- Opening Delimiter -

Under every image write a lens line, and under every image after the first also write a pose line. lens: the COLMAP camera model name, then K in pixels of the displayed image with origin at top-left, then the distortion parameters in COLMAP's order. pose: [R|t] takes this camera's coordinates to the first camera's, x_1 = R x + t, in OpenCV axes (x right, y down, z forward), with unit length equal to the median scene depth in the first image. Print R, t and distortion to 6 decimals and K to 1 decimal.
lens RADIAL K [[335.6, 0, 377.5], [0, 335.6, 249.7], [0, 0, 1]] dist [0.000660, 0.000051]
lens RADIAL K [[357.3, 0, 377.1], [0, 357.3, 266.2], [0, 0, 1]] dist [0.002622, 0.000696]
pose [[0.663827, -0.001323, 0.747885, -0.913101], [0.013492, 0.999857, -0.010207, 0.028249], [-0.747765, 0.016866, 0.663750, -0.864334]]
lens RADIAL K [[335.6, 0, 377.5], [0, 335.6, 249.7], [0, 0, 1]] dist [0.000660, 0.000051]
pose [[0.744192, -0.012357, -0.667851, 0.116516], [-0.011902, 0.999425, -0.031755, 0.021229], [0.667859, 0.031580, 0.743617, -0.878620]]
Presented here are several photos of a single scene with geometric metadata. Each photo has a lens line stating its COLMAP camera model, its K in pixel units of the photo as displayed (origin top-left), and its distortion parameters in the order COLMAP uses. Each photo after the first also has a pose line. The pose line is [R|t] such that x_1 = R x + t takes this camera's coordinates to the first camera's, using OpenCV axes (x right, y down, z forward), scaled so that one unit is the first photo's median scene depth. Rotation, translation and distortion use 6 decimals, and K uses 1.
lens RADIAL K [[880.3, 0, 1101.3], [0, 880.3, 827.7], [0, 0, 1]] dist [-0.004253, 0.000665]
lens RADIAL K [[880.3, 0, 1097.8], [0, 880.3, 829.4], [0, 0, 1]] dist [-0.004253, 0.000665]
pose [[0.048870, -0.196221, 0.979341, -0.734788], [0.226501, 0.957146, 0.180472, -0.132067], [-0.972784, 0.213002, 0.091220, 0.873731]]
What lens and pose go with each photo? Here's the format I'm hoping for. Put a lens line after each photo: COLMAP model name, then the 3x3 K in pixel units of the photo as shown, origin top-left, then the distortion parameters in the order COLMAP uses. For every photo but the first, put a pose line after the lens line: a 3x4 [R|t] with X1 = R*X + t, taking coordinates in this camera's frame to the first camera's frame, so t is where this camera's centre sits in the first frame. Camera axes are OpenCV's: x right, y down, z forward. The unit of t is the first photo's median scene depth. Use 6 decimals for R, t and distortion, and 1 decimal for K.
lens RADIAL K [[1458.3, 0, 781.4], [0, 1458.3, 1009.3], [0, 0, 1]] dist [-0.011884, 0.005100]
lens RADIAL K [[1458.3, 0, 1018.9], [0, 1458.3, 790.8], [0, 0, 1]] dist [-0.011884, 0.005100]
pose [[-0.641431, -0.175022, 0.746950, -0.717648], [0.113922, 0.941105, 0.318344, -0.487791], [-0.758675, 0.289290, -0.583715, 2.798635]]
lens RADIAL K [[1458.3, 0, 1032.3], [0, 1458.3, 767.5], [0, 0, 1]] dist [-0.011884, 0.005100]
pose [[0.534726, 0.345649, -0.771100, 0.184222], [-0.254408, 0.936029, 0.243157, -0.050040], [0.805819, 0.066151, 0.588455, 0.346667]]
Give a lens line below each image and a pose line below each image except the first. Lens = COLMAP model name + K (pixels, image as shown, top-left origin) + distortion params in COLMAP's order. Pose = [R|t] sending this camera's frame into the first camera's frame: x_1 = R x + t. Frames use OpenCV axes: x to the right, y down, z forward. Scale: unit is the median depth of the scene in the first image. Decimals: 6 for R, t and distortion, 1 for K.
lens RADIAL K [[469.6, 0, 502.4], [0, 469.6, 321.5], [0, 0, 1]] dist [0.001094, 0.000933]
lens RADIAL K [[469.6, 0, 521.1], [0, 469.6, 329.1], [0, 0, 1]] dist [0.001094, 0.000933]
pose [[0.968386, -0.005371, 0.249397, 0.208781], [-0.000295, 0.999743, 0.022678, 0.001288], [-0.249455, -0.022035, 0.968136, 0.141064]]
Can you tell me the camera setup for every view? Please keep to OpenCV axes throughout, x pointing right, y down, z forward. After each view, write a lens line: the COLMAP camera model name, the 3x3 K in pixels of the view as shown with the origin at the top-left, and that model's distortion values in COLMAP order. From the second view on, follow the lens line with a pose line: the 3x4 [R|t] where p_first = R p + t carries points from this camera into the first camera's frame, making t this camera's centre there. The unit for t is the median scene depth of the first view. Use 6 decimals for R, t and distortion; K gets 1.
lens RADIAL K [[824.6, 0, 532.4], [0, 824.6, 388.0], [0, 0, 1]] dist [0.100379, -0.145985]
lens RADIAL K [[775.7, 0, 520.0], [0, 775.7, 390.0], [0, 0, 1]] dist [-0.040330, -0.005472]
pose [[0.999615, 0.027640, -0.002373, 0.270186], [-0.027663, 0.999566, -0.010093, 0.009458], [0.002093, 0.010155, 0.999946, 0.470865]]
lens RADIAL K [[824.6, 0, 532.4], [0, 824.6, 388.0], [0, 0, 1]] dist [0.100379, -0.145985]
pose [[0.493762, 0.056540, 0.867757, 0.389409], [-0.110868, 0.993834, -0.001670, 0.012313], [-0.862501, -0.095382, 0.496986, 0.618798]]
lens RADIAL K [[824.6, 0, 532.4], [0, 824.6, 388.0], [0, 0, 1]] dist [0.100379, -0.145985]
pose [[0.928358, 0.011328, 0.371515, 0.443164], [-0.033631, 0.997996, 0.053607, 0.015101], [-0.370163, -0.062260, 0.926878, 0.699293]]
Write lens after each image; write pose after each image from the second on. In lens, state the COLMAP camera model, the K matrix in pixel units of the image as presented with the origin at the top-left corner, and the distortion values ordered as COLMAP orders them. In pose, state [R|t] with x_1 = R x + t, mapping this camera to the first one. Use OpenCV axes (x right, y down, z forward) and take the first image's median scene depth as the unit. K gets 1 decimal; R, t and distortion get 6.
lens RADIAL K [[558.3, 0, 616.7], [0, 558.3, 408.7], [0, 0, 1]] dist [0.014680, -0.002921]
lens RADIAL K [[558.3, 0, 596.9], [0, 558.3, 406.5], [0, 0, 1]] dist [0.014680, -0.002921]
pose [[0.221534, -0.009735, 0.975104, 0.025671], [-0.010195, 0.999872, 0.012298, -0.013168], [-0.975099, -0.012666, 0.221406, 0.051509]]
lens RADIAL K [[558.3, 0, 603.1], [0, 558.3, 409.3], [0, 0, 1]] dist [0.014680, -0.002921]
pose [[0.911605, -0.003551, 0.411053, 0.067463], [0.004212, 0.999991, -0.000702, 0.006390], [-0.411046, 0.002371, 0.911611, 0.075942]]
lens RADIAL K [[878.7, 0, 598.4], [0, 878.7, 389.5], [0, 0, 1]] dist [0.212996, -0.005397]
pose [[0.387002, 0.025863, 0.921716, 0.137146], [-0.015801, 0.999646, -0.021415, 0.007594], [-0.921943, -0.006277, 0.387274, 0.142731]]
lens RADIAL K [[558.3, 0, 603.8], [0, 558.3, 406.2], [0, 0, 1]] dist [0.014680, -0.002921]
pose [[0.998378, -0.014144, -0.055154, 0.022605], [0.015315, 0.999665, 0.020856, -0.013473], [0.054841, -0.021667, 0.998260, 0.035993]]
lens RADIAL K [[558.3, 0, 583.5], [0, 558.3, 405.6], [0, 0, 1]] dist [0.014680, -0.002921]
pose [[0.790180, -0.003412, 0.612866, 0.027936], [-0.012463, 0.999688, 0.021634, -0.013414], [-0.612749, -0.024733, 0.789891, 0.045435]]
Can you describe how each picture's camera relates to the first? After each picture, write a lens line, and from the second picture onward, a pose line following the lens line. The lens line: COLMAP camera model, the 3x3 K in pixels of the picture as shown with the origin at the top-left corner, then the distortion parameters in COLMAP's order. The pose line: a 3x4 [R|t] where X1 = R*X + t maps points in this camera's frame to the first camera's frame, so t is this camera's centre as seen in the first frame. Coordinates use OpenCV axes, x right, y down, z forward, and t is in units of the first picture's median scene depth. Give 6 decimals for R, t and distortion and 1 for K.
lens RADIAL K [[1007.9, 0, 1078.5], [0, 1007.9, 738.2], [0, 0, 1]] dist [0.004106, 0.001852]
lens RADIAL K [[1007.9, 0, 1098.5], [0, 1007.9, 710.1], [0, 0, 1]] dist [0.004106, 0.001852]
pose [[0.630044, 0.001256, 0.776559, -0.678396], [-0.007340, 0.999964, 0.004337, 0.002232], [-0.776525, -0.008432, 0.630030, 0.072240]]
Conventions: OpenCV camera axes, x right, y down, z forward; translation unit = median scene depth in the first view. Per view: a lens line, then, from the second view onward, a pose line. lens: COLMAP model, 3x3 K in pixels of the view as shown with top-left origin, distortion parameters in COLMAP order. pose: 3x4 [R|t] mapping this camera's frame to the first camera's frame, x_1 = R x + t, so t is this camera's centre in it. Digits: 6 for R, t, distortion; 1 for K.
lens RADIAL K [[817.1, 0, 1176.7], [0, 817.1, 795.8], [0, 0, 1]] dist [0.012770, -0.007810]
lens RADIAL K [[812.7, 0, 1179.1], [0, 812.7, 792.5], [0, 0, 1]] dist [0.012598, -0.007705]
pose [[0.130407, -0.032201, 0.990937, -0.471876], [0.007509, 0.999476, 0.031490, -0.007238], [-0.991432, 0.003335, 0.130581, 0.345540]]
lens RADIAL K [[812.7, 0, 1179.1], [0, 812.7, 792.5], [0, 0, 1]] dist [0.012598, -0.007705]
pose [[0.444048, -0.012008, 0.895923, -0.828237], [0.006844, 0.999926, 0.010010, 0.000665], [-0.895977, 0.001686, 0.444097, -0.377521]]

- Closing Delimiter -

* WHAT THE TASK REQUIRES:
Copy these lines exactly, beginning at the line that contains "Write lens after" and stopping after the line that contains "409.3], [0, 0, 1]] dist [0.014680, -0.002921]".

* OUTPUT FOR THIS EXERCISE:
Write lens after each image; write pose after each image from the second on. In lens, state the COLMAP camera model, the K matrix in pixel units of the image as presented with the origin at the top-left corner, and the distortion values ordered as COLMAP orders them. In pose, state [R|t] with x_1 = R x + t, mapping this camera to the first one. Use OpenCV axes (x right, y down, z forward) and take the first image's median scene depth as the unit. K gets 1 decimal; R, t and distortion get 6.
lens RADIAL K [[558.3, 0, 616.7], [0, 558.3, 408.7], [0, 0, 1]] dist [0.014680, -0.002921]
lens RADIAL K [[558.3, 0, 596.9], [0, 558.3, 406.5], [0, 0, 1]] dist [0.014680, -0.002921]
pose [[0.221534, -0.009735, 0.975104, 0.025671], [-0.010195, 0.999872, 0.012298, -0.013168], [-0.975099, -0.012666, 0.221406, 0.051509]]
lens RADIAL K [[558.3, 0, 603.1], [0, 558.3, 409.3], [0, 0, 1]] dist [0.014680, -0.002921]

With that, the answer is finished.